-- Dataset extract follows --
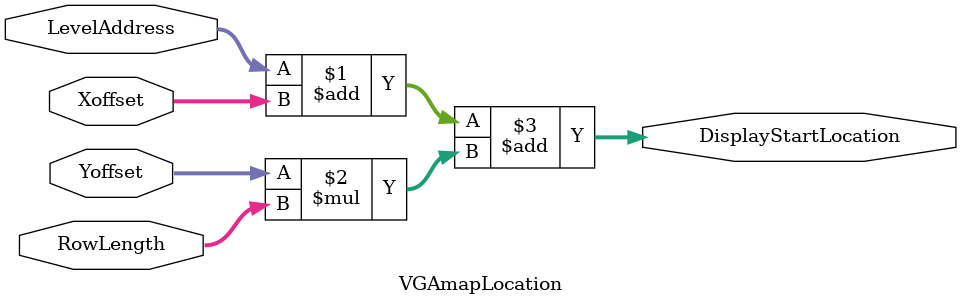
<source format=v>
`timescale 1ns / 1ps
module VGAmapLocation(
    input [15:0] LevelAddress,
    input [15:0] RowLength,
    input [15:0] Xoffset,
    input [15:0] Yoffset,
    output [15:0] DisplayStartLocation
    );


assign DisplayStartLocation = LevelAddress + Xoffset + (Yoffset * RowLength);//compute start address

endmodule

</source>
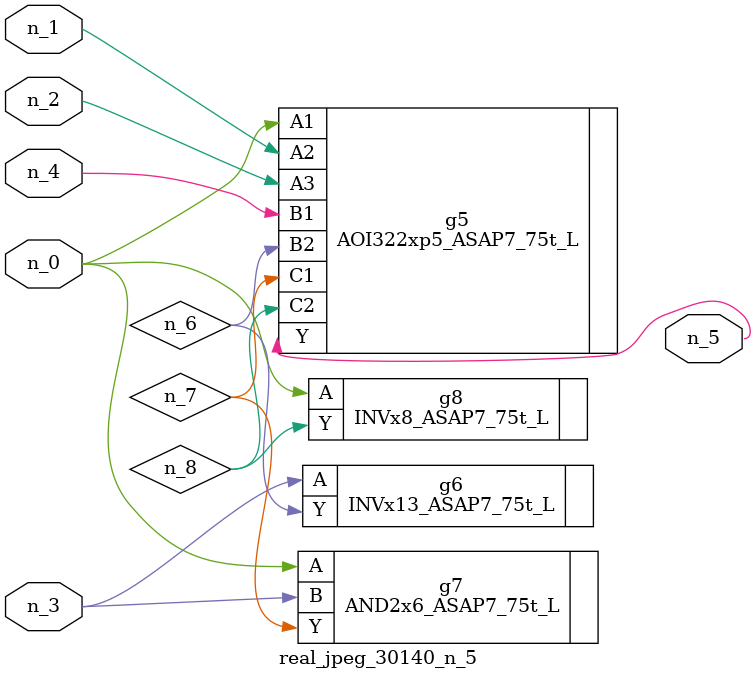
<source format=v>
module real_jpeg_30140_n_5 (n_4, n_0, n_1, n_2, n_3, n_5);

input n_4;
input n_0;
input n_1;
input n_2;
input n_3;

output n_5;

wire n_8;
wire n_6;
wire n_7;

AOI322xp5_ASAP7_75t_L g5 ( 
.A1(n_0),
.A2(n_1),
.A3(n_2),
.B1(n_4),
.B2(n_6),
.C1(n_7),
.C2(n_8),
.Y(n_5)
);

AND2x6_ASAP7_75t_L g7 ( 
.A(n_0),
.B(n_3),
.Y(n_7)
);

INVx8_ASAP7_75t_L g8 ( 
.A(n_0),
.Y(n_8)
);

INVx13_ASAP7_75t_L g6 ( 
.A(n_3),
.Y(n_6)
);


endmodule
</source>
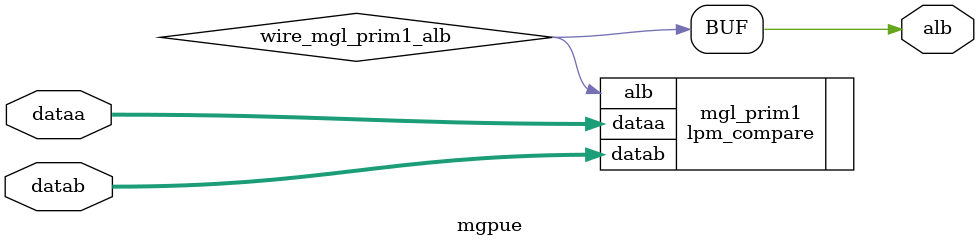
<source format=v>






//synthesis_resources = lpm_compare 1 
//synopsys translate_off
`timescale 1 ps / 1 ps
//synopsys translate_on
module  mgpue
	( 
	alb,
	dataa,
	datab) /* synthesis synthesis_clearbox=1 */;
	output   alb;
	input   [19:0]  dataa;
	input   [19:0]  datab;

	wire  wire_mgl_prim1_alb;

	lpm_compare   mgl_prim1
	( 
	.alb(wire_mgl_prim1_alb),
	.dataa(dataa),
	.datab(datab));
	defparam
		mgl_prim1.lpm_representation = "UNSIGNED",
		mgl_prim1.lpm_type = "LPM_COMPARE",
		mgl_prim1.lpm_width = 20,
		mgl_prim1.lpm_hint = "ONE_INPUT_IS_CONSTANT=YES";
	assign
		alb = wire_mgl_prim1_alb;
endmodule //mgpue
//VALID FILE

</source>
-- Dataset extract concluded --
Exercise: Search the material above for lines containing the string "DisplayStartLocation", then pull them out.

Answer to this exercise:
    output [15:0] DisplayStartLocation
assign DisplayStartLocation = LevelAddress + Xoffset + (Yoffset * RowLength);//compute start address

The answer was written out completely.